#### Record excerpts ####

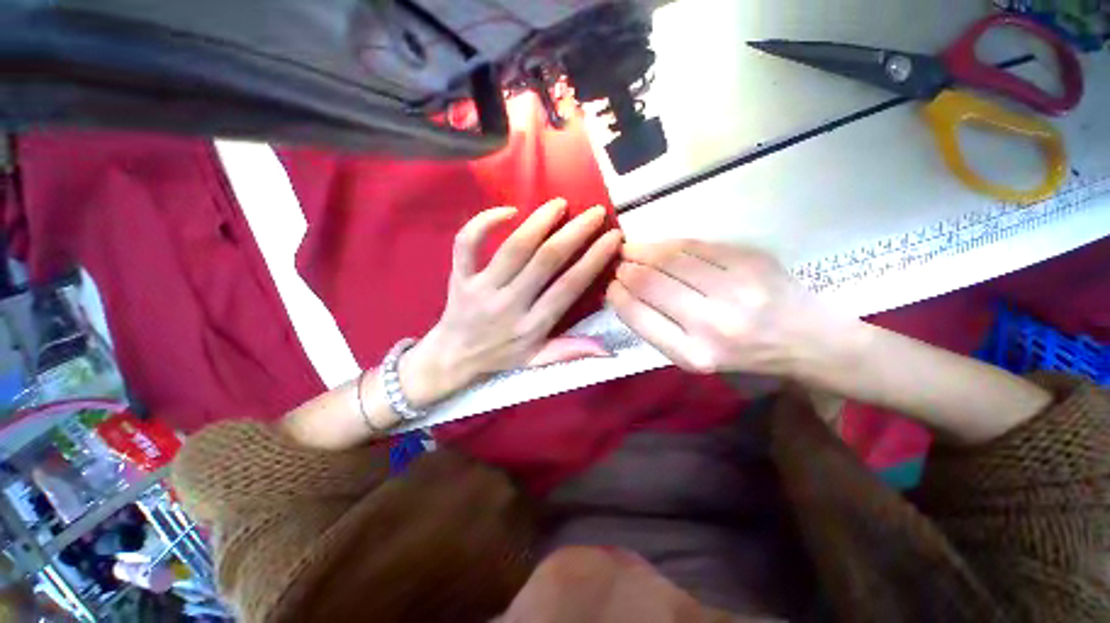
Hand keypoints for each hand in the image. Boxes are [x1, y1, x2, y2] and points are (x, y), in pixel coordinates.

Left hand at [404, 199, 622, 402]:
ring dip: (539, 221)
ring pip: (514, 248)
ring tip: (559, 204)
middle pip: (546, 260)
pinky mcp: (460, 276)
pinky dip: (484, 222)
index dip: (594, 259)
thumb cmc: (500, 356)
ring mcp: (482, 288)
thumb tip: (610, 349)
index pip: (569, 287)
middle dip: (575, 232)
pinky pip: (467, 244)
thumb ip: (572, 351)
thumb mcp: (538, 360)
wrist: (453, 356)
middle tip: (595, 212)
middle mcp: (510, 303)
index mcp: (532, 325)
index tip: (613, 237)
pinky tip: (508, 210)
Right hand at [606, 240, 851, 376]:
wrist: (807, 340)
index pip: (638, 316)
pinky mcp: (751, 261)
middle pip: (650, 283)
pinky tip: (660, 246)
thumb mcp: (694, 358)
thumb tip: (624, 293)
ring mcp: (735, 289)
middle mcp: (712, 324)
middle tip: (619, 263)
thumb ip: (658, 329)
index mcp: (693, 355)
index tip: (611, 286)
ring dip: (643, 250)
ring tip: (631, 249)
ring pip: (670, 259)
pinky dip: (670, 244)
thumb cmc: (744, 356)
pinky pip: (697, 246)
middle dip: (626, 269)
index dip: (617, 296)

####

▶ _Assignment_
Could you reproduce the entries verbatim, leaving out all pictures?

▶ _The completed task_
Hand keypoints for each hand in the image. Boxes are [x1, y1, x2, y2] and points are (x, y), in pixel coordinates.

Left hand at [404, 199, 622, 402]:
ring dip: (539, 221)
ring pip: (514, 248)
ring tip: (559, 204)
middle pip: (546, 260)
pinky mcp: (460, 276)
pinky dip: (484, 222)
index dip: (594, 259)
thumb cmc: (500, 356)
ring mcp: (482, 288)
thumb tip: (610, 349)
index pip: (569, 287)
middle dip: (575, 232)
pinky pip: (467, 244)
thumb ip: (572, 351)
thumb mcp: (538, 360)
wrist: (453, 356)
middle tip: (595, 212)
middle mcp: (510, 303)
index mcp: (532, 325)
index tip: (613, 237)
pinky tip: (508, 210)
Right hand at [606, 240, 851, 376]:
wrist: (807, 340)
index pip: (638, 316)
pinky mcp: (751, 261)
middle pip: (650, 283)
pinky tip: (660, 246)
thumb mcp: (694, 358)
thumb tip: (624, 293)
ring mcp: (735, 289)
middle mcp: (712, 324)
middle tip: (619, 263)
thumb ip: (658, 329)
index mcp: (693, 355)
index tip: (611, 286)
ring dip: (643, 250)
ring tip: (631, 249)
ring pip: (670, 259)
pinky dip: (670, 244)
thumb cmc: (744, 356)
pinky pip: (697, 246)
middle dip: (626, 269)
index dip: (617, 296)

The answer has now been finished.